Halo-halo (“Mix-mix” if translated in English) is a fancy thirst quencher, ingrained in the minds of every Filipino during the summer months of March to May.  A cornucopia of ingredients – shaved ice, ube (yam), macapuno (jellylike meat of the coconut), leche flan (custard), boiled red mung beans, kamote (sweet potato), kaong (sugarpalm seeds) and saba (a variety of banana). pinipig (rice crispies), evaporated milk – creates not only a sweet blend of flavorful refreshement, but also a delightful tall-glass or large bowl presentation, more particularly when topped with violet (ube flavored) or yellow (mango) colored ice-cream. A fiesta not only in taste, but in colors too.

There is scant literature on the origins of the halo-halo. Some say it might have come during the Japanese occupation as the Japanese then were selling shaved ice with red beans in it. Others say that it might have been in the 1920’s when ice plants were constructed, thus making the main element of shaved ice less expensive.

Through the years, the importance of  ice is highlighted. For the more discriminating, the quality of shaved ice is as important as the freshness of the ingredients incorporated in halo-halo. Ice should be truly fine and powdery, not coarse nor crushed.

As Filipinos are inventive, many have tried to recreate, retouch, and reassemble this kind of Pinoy cooler. The humble vendors in the markets would do a scaledown version of halohalo by putting less ingredients or even eliminating some of the less popular or expensive ingredients such as garbanzos and pinipig.  Others even make substitutions like slivers of  fruits like melon and mangoes. All components are then squeezed in a shorter glass, usually a coffee brand giveaway. Everything is done to economize, and yet still can give  the same effect of cooling down the average people.

Another variant becoming popular is the creamy halo-halo, made popular in Pampanga. 
This kind is focused on just several ingredients, doing away with some of the fruit and rootcrop components of the usual hal0-halo.  This version has shaved ice, leche flan, cheese, macapuno, banana, and camote, and more of the milk ingredient. In fact there are supposedly three kinds of milk in this cocoction.
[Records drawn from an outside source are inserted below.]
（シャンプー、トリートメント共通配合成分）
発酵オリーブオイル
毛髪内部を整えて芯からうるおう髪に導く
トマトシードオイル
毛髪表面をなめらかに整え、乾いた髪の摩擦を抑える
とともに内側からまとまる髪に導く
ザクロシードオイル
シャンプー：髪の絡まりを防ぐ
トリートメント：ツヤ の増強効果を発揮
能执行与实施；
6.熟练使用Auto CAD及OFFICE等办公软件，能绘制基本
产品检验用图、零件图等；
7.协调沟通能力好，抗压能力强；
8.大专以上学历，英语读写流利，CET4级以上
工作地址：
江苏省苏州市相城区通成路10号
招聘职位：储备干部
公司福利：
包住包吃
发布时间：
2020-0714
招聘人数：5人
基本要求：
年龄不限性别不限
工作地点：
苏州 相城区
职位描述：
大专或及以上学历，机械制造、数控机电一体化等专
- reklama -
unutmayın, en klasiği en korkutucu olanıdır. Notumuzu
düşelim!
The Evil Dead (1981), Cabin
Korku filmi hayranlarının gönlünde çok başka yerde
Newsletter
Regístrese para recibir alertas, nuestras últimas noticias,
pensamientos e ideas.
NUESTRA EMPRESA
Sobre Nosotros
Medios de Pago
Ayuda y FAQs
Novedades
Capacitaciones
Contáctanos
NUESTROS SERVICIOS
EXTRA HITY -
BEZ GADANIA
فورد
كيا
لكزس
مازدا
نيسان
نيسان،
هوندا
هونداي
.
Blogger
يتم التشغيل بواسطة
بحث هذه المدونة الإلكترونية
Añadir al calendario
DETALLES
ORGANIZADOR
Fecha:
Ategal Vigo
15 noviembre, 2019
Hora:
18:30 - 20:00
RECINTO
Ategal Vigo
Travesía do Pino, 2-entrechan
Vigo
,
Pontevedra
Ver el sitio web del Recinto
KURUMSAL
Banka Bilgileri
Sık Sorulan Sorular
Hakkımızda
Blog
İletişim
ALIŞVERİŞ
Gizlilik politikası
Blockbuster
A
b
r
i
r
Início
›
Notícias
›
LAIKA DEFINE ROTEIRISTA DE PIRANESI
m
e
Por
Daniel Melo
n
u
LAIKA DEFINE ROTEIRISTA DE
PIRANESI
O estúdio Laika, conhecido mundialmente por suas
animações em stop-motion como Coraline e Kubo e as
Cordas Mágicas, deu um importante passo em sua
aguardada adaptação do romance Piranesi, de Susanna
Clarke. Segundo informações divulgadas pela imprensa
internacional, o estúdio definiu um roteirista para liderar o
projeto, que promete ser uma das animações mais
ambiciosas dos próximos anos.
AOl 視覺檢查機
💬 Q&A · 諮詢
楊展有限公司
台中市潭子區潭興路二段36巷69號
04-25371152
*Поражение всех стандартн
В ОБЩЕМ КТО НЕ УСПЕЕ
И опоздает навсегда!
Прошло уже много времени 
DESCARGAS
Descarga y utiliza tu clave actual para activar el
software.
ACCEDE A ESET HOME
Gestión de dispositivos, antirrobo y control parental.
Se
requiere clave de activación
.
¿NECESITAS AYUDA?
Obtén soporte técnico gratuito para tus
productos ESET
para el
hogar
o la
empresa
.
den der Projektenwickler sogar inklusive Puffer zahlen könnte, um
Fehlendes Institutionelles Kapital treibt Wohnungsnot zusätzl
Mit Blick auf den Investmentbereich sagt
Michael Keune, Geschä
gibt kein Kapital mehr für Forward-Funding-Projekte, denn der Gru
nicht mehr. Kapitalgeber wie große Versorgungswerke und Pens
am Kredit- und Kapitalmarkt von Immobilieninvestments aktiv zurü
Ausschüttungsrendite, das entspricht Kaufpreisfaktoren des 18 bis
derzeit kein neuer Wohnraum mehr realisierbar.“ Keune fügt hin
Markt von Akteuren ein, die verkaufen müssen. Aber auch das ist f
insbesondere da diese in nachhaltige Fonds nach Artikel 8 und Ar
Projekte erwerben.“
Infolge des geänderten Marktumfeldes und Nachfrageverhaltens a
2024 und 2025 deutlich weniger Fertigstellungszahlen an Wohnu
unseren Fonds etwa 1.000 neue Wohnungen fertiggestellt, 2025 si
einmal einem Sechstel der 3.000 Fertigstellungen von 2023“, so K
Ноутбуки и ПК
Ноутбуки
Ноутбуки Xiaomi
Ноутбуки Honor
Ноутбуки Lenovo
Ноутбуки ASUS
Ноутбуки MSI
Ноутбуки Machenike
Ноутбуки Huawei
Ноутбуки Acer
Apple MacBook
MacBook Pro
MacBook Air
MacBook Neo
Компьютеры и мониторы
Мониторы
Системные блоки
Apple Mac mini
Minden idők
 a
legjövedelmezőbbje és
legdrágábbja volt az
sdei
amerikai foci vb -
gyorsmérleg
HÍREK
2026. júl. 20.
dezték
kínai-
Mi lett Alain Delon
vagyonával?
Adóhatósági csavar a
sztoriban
Thus this halo-halo produces a cream and yellow blend.

To enjoy halo-halo, at the start let the spoon slightly stab on the shaven ice and let the milk and the ice cream produce a gooey melange.  Then let the tongue distinguish the flavor of each food element. But make sure that all the stuff come together  into a meld which should compose its own textured yet luscious taste. It has been told that establishments Little Quiapo, Aristocrat and even fastfood area Chowking serve up the best halo-halo. But for those a little upscale, Manila Peninsula Hotel in Makati is touted by Time Magazine, no less, to have created the ultimate one.

Many ponderers have used the halo-halo as a tool for commentary on our Filipino psyche. The festival of colors inside a cup describes the Pinoy’s artistic eye – a fear of the unadorned.  (Look at the jeepney – another Filipino icon.)  Moreso, the concoction is also an apt symbolism of  the Filipinos’ imaginative spirit, creating something so sublime and inspired with such a hodgepodge of almost diverse ingredients. Halo-halo – so Filipino, so cool.